* [Task details] Copy every line of the data that contains the string "each".

* [Entries provided]
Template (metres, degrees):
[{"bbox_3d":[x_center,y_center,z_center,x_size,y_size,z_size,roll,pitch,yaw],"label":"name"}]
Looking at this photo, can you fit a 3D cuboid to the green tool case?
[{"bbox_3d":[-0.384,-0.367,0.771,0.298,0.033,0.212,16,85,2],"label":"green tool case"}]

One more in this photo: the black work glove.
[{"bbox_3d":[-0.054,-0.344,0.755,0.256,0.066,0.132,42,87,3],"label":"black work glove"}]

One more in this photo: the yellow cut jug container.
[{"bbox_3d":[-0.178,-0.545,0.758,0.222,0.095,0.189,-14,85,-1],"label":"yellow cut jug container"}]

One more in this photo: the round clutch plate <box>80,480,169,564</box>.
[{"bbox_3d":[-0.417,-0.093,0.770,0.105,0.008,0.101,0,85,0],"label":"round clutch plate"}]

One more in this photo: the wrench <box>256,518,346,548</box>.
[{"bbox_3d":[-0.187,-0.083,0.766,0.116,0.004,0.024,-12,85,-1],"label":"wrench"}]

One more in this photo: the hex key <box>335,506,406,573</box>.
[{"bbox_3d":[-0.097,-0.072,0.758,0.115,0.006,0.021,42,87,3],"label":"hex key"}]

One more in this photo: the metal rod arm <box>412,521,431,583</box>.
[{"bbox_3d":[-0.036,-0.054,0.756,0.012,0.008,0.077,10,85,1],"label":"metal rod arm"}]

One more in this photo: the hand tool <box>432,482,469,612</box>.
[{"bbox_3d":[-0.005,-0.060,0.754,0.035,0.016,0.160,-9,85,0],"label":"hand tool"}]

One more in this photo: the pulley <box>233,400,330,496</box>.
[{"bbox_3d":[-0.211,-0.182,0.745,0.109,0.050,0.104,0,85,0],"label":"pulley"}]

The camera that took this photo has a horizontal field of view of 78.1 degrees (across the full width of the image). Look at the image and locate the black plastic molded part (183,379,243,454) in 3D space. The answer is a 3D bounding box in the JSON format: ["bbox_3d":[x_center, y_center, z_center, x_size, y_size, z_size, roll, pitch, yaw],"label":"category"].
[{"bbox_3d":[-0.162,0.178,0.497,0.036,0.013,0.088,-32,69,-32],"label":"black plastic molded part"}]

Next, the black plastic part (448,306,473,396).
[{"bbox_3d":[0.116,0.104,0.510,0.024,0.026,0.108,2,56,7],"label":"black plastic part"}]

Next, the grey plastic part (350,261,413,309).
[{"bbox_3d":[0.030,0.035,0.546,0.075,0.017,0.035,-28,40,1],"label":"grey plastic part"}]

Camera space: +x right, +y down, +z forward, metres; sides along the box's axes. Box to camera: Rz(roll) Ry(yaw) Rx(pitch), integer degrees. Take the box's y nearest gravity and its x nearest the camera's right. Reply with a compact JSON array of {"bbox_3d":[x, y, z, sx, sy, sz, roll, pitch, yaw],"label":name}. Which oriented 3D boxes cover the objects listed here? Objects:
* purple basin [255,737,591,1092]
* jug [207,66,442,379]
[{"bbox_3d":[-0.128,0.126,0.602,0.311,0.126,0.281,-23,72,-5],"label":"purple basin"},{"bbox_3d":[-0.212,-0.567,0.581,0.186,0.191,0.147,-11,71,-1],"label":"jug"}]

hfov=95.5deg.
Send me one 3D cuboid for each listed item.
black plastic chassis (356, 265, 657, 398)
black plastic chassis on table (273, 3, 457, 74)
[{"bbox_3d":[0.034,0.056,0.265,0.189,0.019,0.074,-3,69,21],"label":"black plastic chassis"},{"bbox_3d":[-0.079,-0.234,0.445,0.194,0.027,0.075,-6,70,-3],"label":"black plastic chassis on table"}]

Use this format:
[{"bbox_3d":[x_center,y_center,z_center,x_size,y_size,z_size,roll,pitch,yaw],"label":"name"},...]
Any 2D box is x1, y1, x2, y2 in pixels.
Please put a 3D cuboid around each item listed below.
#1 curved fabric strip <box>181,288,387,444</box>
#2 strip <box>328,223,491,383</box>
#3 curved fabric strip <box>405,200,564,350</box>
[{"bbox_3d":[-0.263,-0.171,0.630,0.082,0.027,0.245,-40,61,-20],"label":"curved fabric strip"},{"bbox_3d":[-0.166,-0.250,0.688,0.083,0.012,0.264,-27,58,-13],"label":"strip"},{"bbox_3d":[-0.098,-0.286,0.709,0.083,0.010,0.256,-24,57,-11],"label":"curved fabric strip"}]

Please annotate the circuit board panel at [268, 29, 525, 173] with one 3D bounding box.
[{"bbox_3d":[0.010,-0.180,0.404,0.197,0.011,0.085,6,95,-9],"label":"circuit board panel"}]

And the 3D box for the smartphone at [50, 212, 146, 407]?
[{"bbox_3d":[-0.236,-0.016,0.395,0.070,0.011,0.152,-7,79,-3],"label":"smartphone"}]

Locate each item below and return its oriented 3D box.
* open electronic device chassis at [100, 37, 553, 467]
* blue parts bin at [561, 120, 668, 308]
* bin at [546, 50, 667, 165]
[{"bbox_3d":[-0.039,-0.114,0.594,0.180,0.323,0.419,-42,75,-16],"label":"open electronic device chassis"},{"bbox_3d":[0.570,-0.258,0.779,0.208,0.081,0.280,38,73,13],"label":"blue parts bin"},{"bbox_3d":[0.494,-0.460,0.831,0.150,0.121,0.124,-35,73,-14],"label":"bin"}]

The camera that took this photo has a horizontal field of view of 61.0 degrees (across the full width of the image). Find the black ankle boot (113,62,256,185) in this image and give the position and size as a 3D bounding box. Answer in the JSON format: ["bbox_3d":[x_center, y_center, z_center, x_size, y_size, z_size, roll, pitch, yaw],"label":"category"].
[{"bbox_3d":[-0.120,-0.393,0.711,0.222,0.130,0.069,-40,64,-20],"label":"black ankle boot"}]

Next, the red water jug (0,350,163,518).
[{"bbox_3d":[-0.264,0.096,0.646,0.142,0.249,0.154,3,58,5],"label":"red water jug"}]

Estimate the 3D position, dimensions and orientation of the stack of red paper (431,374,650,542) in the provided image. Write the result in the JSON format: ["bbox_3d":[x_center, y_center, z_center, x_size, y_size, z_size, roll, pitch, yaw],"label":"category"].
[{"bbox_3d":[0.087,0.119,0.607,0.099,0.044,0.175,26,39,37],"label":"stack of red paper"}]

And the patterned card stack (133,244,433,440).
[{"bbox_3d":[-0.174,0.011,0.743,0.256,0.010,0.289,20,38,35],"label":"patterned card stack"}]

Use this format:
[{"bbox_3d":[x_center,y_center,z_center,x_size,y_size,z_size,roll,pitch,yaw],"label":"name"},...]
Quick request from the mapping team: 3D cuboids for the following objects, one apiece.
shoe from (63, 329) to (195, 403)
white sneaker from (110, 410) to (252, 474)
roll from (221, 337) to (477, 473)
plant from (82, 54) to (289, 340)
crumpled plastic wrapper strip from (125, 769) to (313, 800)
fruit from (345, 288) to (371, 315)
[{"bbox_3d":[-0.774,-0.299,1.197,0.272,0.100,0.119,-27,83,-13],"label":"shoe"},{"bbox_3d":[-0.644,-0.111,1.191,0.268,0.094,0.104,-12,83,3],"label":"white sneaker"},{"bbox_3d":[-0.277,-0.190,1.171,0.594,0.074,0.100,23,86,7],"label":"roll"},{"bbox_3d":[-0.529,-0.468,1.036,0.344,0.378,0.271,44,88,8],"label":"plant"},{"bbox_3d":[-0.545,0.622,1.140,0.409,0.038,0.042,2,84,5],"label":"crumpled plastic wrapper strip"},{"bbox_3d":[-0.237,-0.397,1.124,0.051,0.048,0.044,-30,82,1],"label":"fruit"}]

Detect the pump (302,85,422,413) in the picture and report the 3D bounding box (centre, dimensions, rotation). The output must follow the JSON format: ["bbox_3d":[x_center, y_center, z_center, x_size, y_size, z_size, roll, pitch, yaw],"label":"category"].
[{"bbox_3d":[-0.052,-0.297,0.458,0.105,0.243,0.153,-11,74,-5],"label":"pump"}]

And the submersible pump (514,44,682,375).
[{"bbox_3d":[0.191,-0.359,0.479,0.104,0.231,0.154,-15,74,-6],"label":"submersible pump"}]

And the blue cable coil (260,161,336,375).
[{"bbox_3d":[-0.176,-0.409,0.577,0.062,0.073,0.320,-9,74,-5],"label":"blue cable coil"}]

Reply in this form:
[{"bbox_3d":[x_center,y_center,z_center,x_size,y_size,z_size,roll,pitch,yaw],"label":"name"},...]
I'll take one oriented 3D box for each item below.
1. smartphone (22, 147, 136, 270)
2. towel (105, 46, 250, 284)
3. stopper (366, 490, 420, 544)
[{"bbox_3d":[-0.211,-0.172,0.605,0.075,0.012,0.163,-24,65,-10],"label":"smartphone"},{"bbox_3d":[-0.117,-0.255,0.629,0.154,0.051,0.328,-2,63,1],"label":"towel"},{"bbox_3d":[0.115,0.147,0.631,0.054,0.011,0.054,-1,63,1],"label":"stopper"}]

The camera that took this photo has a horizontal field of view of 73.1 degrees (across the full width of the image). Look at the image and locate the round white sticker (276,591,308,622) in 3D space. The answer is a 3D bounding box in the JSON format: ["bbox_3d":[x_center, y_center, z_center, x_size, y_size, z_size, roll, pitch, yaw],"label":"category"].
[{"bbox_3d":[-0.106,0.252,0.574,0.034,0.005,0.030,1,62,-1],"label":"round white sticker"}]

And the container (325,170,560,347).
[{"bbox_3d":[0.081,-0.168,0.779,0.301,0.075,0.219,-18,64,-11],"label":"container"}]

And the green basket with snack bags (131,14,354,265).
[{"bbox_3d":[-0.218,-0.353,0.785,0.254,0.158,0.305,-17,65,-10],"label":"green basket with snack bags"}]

* [Answer for the task]
Send me one 3D cuboid for each listed item.
Please put a 3D cuboid around each item listed below.
Locate each item below and return its oriented 3D box.
I'll take one oriented 3D box for each item below.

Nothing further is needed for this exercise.